Multiplex Immunofluorescence (mIF) and Multiplexed IHC Consecutive Staining on a Single Slide (MICSSS)

Multiplex Immunofluorescence Biomarker Imaging

Multiplex immunofluorescence (mIF) biomarker imaging allows for multi-label analysis of formalin-fixed paraffin embedded (FFPE) tissue biopsy samples, enabling scientists to study complex biological questions. This assay allows scientists to precisely measure and quantify multiple fluorescent molecular markers simultaneously, even when co-localized within a single tissue section. Among the advantages of this quantitative pathology imaging system are the preservation of the morphological context down to the subcellular level, elimination of auto-fluorescence, capture of low signal levels, and excellent overall quantification of protein expression.

Each mIF biomarker panel includes six to seven antibodies used to stain a single slide. Currently, the CIMAC network offers four optimized mIF panels, with six additional panels in development:

Panel 1: PD-L1, CD68, PD-1, CD8, CD3, pan-cytokeratin, DAPI.

Panel 2: FOXP3, Granzyme B, CD45RO, CD8, CD3, pan-cytokeratin, DAPI.

Panel 3: pan-cytokeratin, CD8, PD-1, PD-L1, DAPI.

Panel 4: SOX10, CD8, PD-1, PD-L1, DAPI.

For each mIF panel, a report on marker co-expression has been prepared and will be made available to investigators on request.

Each antibody is labeled with a specific fluorophore, which is then covalently transferred to the target biomarker using a tyramide signal amplification kit (Opal™, PerkinElmer).  Images are scanned and captured with a multispectral microscope (Vectra™/Polaris™, PerkinElmer), and analyzed with a specialized image analysis software (InForm™, PerkinElmer).

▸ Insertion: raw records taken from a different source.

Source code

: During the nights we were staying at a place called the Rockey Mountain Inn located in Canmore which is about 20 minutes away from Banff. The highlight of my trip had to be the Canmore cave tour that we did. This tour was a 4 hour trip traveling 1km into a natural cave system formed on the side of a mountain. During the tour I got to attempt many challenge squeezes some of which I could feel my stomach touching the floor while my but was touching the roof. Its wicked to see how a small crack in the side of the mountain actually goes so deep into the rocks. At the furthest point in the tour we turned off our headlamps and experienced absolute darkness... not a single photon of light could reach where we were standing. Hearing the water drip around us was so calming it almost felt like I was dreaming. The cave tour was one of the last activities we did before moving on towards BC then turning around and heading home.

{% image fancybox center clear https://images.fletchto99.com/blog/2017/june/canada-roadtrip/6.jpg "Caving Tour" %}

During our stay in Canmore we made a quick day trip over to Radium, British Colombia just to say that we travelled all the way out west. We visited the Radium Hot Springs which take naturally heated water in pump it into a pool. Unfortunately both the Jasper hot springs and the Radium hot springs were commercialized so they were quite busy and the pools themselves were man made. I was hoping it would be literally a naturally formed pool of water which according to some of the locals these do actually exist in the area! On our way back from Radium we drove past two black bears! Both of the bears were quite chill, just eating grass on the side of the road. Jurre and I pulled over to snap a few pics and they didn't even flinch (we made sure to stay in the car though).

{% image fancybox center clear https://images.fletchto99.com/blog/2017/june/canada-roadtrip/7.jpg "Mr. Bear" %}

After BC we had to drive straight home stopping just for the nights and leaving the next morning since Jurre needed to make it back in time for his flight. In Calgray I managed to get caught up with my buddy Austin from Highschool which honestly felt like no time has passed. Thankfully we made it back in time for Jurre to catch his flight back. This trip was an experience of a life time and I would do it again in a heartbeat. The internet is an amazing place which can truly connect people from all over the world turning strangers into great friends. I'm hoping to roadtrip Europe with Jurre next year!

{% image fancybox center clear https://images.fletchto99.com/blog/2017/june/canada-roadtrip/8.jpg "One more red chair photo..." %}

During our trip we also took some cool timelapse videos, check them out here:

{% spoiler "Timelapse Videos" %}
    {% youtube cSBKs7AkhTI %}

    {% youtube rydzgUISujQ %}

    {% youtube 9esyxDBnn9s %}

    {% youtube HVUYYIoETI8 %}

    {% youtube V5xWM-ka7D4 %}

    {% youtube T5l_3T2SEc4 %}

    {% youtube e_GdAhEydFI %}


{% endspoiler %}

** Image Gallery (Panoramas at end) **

The scoring of PD-L1 and similar markers is expressed as the percent positive cells within the cell population of interest: for example, PD-L1 positive macrophages (CD68+/PDL1+) and PD-L1 positive tumor cells (SOX10+/PD-L1+).  Immune cell subpopulations are defined by co-expression of specific markers, e.g., T-cytotoxic (CD3+/CD8+) and exhausted T-cytotoxic cells (CD8+/PD-1+), and are evaluated as cell density per tumor tissue (number of positive cells per square millimeter of tumor area). The staining procedure is performed by specialized technicians under pathologist supervision, and the scanning and analysis is done by senior scientists and pathologists trained in the use of Vectra and InForm.  Finally, the data is consolidated using Spotfire software (PerkinElmer) for the final report.

Multiplexed IHC Consecutive Staining on a Single Slide

Multiplexed IHC Consecutive Staining on a Single Slide (MICSSS) is an alternative method developed by Mount Sinai CIMAC to address the clinical need for high-dimensional tissue analysis for in situ characterization of immune infiltrates. MICSSS is performed on FFPE tissue using iterative cycles of chromogenic IHC staining, revelation, scanning, and bleaching of labile chromogenic substrate. Image analysis is then performed using QuPath software to segment cells and quantify each marker as a percentage of cells stained or as a density per square millimeter. This method overcomes a major limitation of high-dimensional analyses, namely tissue availability, by allowing for up to 10 markers to be analyzed from a single tissue slide. MICSSS is also independent of proprietary reagents and equipment, so it can be readily integrated into routine clinical pathology.

The MICSSS method can characterize many parameters on a single tissue section, including co-localization of markers on single cells, while preserving tissue antigenicity and architecture. This allows us to build a comprehensive spatiotemporal map of the local tissue microenvironment, including, for example, immunocytes, tumor associated markers, and drivers of immunosuppression. The goal is to offer a comprehensive phenotypic characterization, organization and functionality assessment of samples in relation to clinical parameters and treatment outcome. Currently available markers include CD2, CD3, CD8, CD20, CD66b, CD68, DC-LAMP, Foxp3, PD-L1, PD-1, HLA-DR, CD163, CD206, Langerin, CD1a, and Ki-67.

mIF assays are available at Dana-Farber and MD Anderson sites; MICSSS is available at Mount Sinai.